In answer, he dropped his gaze to where her breasts pressed against his plaid.
“Oh!” She blinked again, moistened her lips. “I lied about Jamie’s father’s cattle,” she said in a rush. “He looked so . . .
besieged
when the others were baiting him and I . . . I wanted to help him.”
“And you did—most cleverly,” Kenneth owned, snaking an arm around her when she made to pull away. “But I wonder if the lie was worth the risk?”
“The risk?”
“Oh, aye—a great risk.” Kenneth nodded. “The one you took in coming so close to me,” he said, tightening his hold on her, drawing her closer still. “See you, lass, I am going to kiss you now,” he added, already lowering his head.
“Kiss me?” she murmured, even as his mouth slanted over hers. “Knowing you mean to marry me off to someone else?”
“Even then,” Kenneth asserted—just before his tongue glided hotly against hers.
Later that day, in the soft light of the gloaming, Kenneth drew rein at the thick, circular base of Dun Telve, one of several hollow-walled brochs nestled deep in the woods of his beloved Glenelg.
Russet-colored bracken and great clusters of wet, late-blooming heather pressed against the broch’s ruined walls, the wild tangle of undergrowth nearly blocking the low, stone-linteled entry passage, a sight that reassured him.

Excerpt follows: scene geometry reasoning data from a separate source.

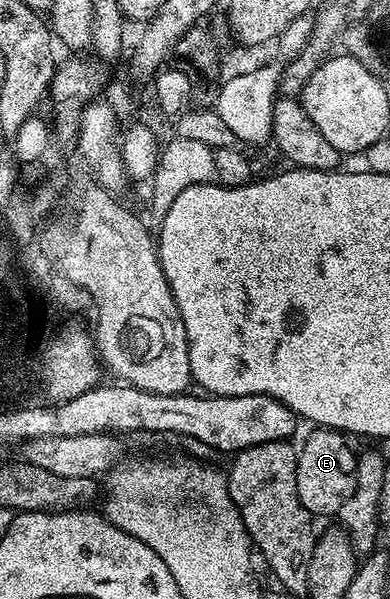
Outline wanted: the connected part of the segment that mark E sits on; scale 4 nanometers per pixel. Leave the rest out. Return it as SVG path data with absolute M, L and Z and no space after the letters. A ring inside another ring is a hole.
M317 427L312 431L314 433L297 449L297 490L299 491L299 499L305 510L318 518L325 517L328 513L337 515L340 514L343 503L347 503L347 495L351 495L355 491L358 454L353 453L352 447L349 446L350 438L342 430Z

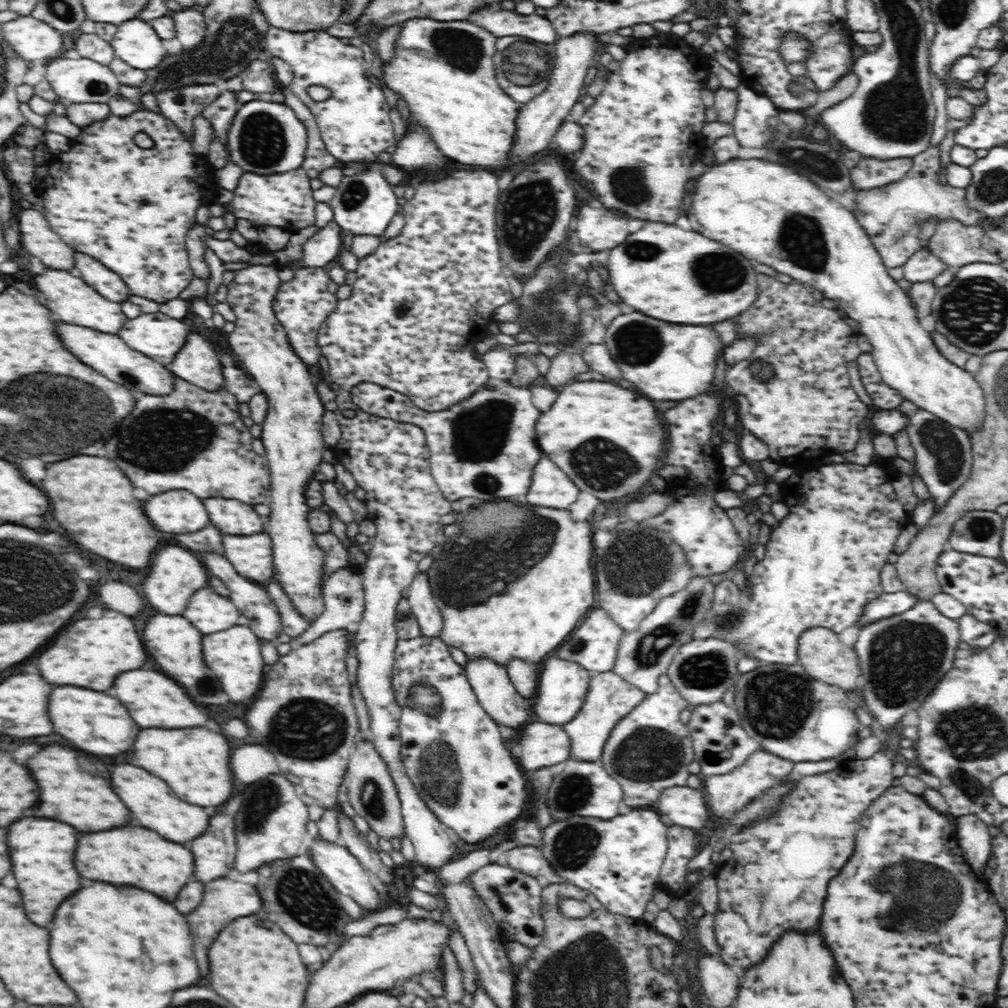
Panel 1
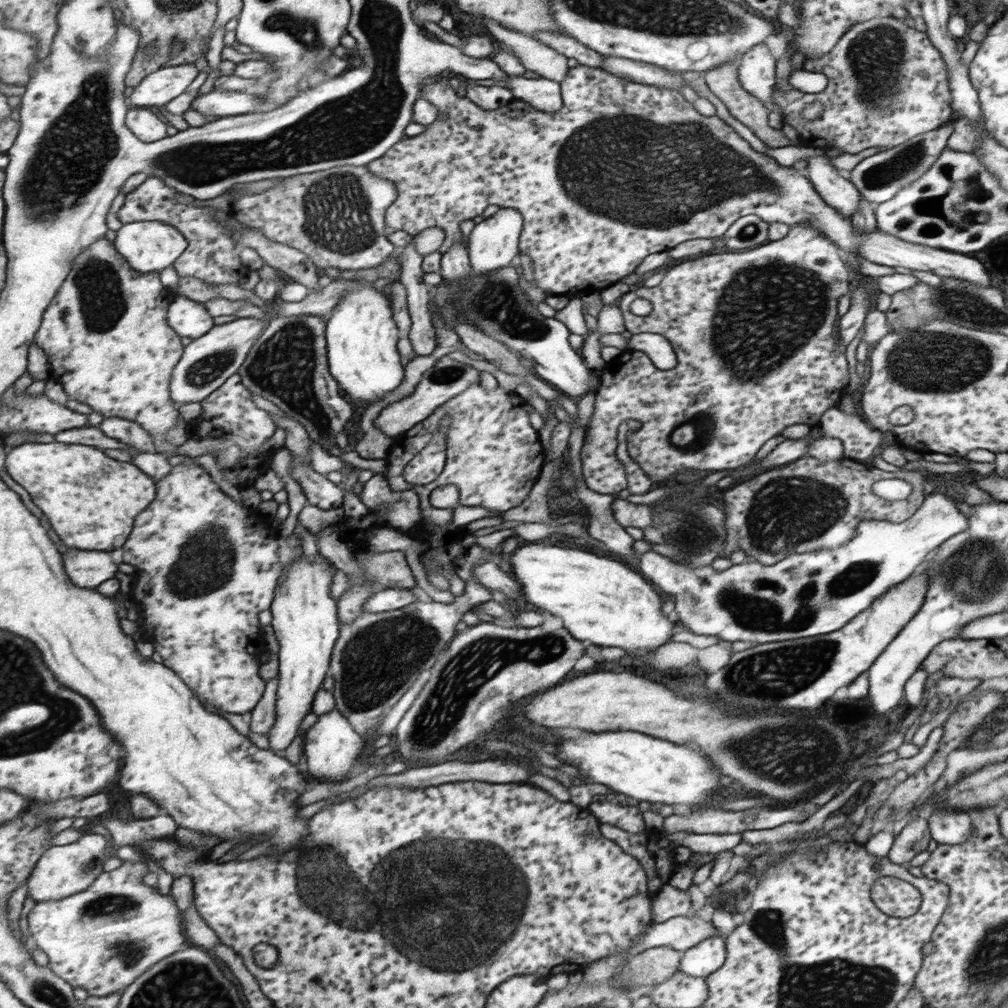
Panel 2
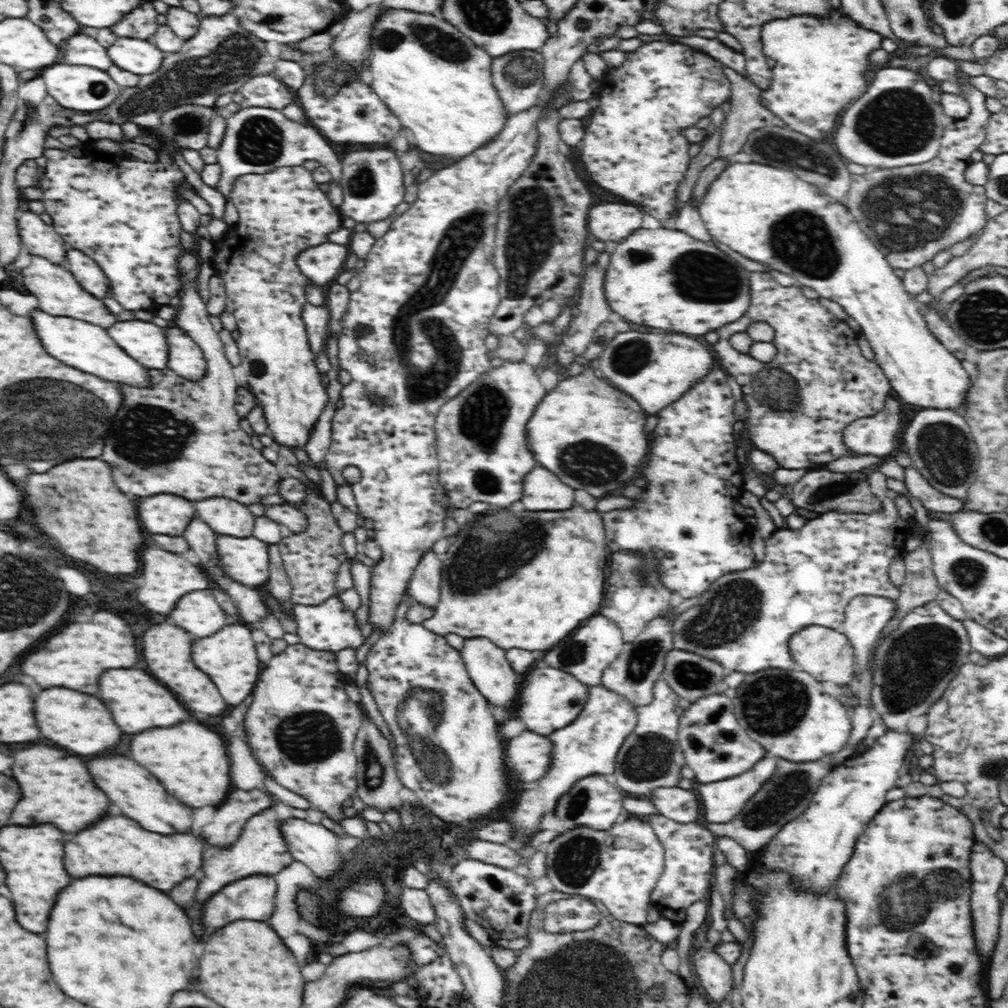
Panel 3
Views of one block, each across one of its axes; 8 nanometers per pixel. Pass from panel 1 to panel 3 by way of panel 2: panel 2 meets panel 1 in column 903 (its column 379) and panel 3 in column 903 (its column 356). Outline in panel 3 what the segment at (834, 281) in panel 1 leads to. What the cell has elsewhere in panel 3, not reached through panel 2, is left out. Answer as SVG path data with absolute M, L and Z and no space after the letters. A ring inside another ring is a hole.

Dun Telve looked . . . undisturbed.
Relief sliding through him, he released the breath he’d been holding.
Truth tell, save the differences wrought by the turning seasons, little had changed since he’d last visited this silent remnant of Scotland’s distant past. A night he’d sought shelter, a place to secure his coin.
A fortune earned during his toil as a merchant seaman, his years spent as a successful if reluctant gatherer of seabird oil, one of the most highly prized commodities in all Christendom.